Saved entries
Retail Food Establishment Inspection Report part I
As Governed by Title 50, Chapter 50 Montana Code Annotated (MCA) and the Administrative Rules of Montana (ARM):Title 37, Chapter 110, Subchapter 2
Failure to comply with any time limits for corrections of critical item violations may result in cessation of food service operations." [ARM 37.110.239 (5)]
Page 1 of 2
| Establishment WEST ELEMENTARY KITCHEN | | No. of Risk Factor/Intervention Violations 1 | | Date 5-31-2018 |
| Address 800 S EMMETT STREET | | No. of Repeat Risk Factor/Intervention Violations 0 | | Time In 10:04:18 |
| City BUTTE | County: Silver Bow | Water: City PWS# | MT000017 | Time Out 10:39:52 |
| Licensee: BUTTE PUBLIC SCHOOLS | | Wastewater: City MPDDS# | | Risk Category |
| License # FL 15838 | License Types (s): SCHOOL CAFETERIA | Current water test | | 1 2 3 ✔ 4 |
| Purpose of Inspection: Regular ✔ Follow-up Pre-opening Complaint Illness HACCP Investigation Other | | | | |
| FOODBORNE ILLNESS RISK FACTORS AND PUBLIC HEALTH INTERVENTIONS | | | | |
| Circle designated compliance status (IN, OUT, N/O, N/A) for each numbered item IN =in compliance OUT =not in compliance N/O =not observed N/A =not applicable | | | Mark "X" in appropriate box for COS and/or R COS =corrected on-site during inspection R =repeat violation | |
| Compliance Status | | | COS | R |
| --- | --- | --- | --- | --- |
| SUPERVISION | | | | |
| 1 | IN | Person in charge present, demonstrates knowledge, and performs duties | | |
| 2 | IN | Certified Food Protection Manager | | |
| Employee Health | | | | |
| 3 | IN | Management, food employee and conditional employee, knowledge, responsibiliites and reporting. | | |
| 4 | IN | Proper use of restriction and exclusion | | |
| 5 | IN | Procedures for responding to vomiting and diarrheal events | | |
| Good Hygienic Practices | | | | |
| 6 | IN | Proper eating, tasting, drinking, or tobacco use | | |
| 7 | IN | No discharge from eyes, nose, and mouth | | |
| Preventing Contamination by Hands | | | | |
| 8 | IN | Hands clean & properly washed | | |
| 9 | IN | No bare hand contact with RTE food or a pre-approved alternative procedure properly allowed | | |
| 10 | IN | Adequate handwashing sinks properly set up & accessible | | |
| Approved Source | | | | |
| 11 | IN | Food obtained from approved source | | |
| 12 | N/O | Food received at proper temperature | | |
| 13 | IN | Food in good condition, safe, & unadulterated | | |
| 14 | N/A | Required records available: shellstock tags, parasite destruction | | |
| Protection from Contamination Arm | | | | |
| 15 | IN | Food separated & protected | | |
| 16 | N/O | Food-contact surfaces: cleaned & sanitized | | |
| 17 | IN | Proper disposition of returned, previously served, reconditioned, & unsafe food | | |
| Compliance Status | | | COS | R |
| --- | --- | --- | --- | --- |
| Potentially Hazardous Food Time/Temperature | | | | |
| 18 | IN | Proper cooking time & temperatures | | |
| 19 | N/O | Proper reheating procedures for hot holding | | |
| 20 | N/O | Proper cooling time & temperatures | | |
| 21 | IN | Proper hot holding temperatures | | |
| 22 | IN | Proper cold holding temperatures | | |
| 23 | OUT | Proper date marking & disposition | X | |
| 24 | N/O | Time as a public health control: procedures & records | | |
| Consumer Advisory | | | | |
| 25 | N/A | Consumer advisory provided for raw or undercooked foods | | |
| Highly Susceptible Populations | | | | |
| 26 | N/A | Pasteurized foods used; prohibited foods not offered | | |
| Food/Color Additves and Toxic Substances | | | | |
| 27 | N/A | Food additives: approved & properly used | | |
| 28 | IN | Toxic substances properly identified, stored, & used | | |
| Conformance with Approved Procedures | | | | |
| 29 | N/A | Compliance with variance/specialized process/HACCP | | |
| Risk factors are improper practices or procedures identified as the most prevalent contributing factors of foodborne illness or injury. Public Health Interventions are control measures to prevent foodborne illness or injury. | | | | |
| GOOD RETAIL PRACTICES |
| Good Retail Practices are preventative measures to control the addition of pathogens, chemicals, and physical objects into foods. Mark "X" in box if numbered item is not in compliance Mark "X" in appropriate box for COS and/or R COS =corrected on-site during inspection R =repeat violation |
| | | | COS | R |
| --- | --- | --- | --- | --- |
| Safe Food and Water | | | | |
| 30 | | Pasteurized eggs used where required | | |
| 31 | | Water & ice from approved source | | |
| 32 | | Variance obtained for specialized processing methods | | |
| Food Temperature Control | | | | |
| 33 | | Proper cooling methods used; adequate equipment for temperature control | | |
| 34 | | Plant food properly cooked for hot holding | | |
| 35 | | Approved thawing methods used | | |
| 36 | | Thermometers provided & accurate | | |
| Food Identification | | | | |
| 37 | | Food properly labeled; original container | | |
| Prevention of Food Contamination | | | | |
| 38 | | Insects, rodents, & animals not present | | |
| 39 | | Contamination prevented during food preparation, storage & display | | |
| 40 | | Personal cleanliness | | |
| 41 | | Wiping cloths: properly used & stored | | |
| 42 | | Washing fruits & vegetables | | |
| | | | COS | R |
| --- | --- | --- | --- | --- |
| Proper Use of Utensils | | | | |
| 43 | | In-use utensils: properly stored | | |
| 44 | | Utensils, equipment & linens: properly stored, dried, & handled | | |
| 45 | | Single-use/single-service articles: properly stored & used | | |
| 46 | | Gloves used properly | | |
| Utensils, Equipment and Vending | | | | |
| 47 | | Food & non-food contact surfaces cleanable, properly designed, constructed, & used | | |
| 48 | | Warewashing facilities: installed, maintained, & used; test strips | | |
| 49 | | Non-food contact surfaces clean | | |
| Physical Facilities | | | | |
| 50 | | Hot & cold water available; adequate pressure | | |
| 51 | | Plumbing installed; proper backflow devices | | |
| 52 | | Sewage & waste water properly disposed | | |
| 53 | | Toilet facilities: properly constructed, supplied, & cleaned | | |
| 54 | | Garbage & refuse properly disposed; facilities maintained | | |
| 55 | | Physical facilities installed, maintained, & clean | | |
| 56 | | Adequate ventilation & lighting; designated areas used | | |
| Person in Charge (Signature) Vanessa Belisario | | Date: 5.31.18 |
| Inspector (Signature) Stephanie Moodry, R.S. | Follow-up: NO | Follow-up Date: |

--- THE TASK ---
Copy each line of the data above without altering a single character.

--- EXERCISE RESULT ---
Retail Food Establishment Inspection Report part I
As Governed by Title 50, Chapter 50 Montana Code Annotated (MCA) and the Administrative Rules of Montana (ARM):Title 37, Chapter 110, Subchapter 2
Failure to comply with any time limits for corrections of critical item violations may result in cessation of food service operations." [ARM 37.110.239 (5)]
Page 1 of 2
| Establishment WEST ELEMENTARY KITCHEN | | No. of Risk Factor/Intervention Violations 1 | | Date 5-31-2018 |
| Address 800 S EMMETT STREET | | No. of Repeat Risk Factor/Intervention Violations 0 | | Time In 10:04:18 |
| City BUTTE | County: Silver Bow | Water: City PWS# | MT000017 | Time Out 10:39:52 |
| Licensee: BUTTE PUBLIC SCHOOLS | | Wastewater: City MPDDS# | | Risk Category |
| License # FL 15838 | License Types (s): SCHOOL CAFETERIA | Current water test | | 1 2 3 ✔ 4 |
| Purpose of Inspection: Regular ✔ Follow-up Pre-opening Complaint Illness HACCP Investigation Other | | | | |
| FOODBORNE ILLNESS RISK FACTORS AND PUBLIC HEALTH INTERVENTIONS | | | | |
| Circle designated compliance status (IN, OUT, N/O, N/A) for each numbered item IN =in compliance OUT =not in compliance N/O =not observed N/A =not applicable | | | Mark "X" in appropriate box for COS and/or R COS =corrected on-site during inspection R =repeat violation | |
| Compliance Status | | | COS | R |
| --- | --- | --- | --- | --- |
| SUPERVISION | | | | |
| 1 | IN | Person in charge present, demonstrates knowledge, and performs duties | | |
| 2 | IN | Certified Food Protection Manager | | |
| Employee Health | | | | |
| 3 | IN | Management, food employee and conditional employee, knowledge, responsibiliites and reporting. | | |
| 4 | IN | Proper use of restriction and exclusion | | |
| 5 | IN | Procedures for responding to vomiting and diarrheal events | | |
| Good Hygienic Practices | | | | |
| 6 | IN | Proper eating, tasting, drinking, or tobacco use | | |
| 7 | IN | No discharge from eyes, nose, and mouth | | |
| Preventing Contamination by Hands | | | | |
| 8 | IN | Hands clean & properly washed | | |
| 9 | IN | No bare hand contact with RTE food or a pre-approved alternative procedure properly allowed | | |
| 10 | IN | Adequate handwashing sinks properly set up & accessible | | |
| Approved Source | | | | |
| 11 | IN | Food obtained from approved source | | |
| 12 | N/O | Food received at proper temperature | | |
| 13 | IN | Food in good condition, safe, & unadulterated | | |
| 14 | N/A | Required records available: shellstock tags, parasite destruction | | |
| Protection from Contamination Arm | | | | |
| 15 | IN | Food separated & protected | | |
| 16 | N/O | Food-contact surfaces: cleaned & sanitized | | |
| 17 | IN | Proper disposition of returned, previously served, reconditioned, & unsafe food | | |
| Compliance Status | | | COS | R |
| --- | --- | --- | --- | --- |
| Potentially Hazardous Food Time/Temperature | | | | |
| 18 | IN | Proper cooking time & temperatures | | |
| 19 | N/O | Proper reheating procedures for hot holding | | |
| 20 | N/O | Proper cooling time & temperatures | | |
| 21 | IN | Proper hot holding temperatures | | |
| 22 | IN | Proper cold holding temperatures | | |
| 23 | OUT | Proper date marking & disposition | X | |
| 24 | N/O | Time as a public health control: procedures & records | | |
| Consumer Advisory | | | | |
| 25 | N/A | Consumer advisory provided for raw or undercooked foods | | |
| Highly Susceptible Populations | | | | |
| 26 | N/A | Pasteurized foods used; prohibited foods not offered | | |
| Food/Color Additves and Toxic Substances | | | | |
| 27 | N/A | Food additives: approved & properly used | | |
| 28 | IN | Toxic substances properly identified, stored, & used | | |
| Conformance with Approved Procedures | | | | |
| 29 | N/A | Compliance with variance/specialized process/HACCP | | |
| Risk factors are improper practices or procedures identified as the most prevalent contributing factors of foodborne illness or injury. Public Health Interventions are control measures to prevent foodborne illness or injury. | | | | |
| GOOD RETAIL PRACTICES |
| Good Retail Practices are preventative measures to control the addition of pathogens, chemicals, and physical objects into foods. Mark "X" in box if numbered item is not in compliance Mark "X" in appropriate box for COS and/or R COS =corrected on-site during inspection R =repeat violation |
| | | | COS | R |
| --- | --- | --- | --- | --- |
| Safe Food and Water | | | | |
| 30 | | Pasteurized eggs used where required | | |
| 31 | | Water & ice from approved source | | |
| 32 | | Variance obtained for specialized processing methods | | |
| Food Temperature Control | | | | |
| 33 | | Proper cooling methods used; adequate equipment for temperature control | | |
| 34 | | Plant food properly cooked for hot holding | | |
| 35 | | Approved thawing methods used | | |
| 36 | | Thermometers provided & accurate | | |
| Food Identification | | | | |
| 37 | | Food properly labeled; original container | | |
| Prevention of Food Contamination | | | | |
| 38 | | Insects, rodents, & animals not present | | |
| 39 | | Contamination prevented during food preparation, storage & display | | |
| 40 | | Personal cleanliness | | |
| 41 | | Wiping cloths: properly used & stored | | |
| 42 | | Washing fruits & vegetables | | |
| | | | COS | R |
| --- | --- | --- | --- | --- |
| Proper Use of Utensils | | | | |
| 43 | | In-use utensils: properly stored | | |
| 44 | | Utensils, equipment & linens: properly stored, dried, & handled | | |
| 45 | | Single-use/single-service articles: properly stored & used | | |
| 46 | | Gloves used properly | | |
| Utensils, Equipment and Vending | | | | |
| 47 | | Food & non-food contact surfaces cleanable, properly designed, constructed, & used | | |
| 48 | | Warewashing facilities: installed, maintained, & used; test strips | | |
| 49 | | Non-food contact surfaces clean | | |
| Physical Facilities | | | | |
| 50 | | Hot & cold water available; adequate pressure | | |
| 51 | | Plumbing installed; proper backflow devices | | |
| 52 | | Sewage & waste water properly disposed | | |
| 53 | | Toilet facilities: properly constructed, supplied, & cleaned | | |
| 54 | | Garbage & refuse properly disposed; facilities maintained | | |
| 55 | | Physical facilities installed, maintained, & clean | | |
| 56 | | Adequate ventilation & lighting; designated areas used | | |
| Person in Charge (Signature) Vanessa Belisario | | Date: 5.31.18 |
| Inspector (Signature) Stephanie Moodry, R.S. | Follow-up: NO | Follow-up Date: |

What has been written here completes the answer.